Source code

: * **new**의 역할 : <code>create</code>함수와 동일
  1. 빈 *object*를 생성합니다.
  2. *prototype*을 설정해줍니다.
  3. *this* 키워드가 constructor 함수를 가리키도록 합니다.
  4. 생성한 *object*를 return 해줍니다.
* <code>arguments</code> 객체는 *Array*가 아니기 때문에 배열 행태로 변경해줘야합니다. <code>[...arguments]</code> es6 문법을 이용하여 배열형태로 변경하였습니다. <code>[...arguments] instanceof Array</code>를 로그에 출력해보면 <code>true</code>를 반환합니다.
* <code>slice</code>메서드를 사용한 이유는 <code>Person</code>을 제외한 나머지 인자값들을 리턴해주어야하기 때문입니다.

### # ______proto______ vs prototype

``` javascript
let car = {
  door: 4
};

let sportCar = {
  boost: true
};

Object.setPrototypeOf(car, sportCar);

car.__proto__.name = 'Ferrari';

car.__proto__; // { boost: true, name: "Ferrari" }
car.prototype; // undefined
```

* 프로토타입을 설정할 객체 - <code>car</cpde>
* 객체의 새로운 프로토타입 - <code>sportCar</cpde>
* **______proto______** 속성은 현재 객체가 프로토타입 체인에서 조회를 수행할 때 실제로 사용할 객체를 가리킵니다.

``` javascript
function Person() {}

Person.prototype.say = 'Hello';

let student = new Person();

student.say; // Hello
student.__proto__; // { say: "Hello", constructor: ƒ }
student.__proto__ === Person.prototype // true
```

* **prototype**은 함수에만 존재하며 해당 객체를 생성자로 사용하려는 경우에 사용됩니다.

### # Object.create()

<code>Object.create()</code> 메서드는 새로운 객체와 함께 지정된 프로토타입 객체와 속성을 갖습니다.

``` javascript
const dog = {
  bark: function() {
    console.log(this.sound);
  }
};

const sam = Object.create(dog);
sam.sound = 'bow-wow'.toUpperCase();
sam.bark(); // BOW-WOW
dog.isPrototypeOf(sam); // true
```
-------------------------
Wherever the string "Ferrari" appears in the data above, report the whole line.

car.__proto__.name = 'Ferrari';
car.__proto__; // { boost: true, name: "Ferrari" }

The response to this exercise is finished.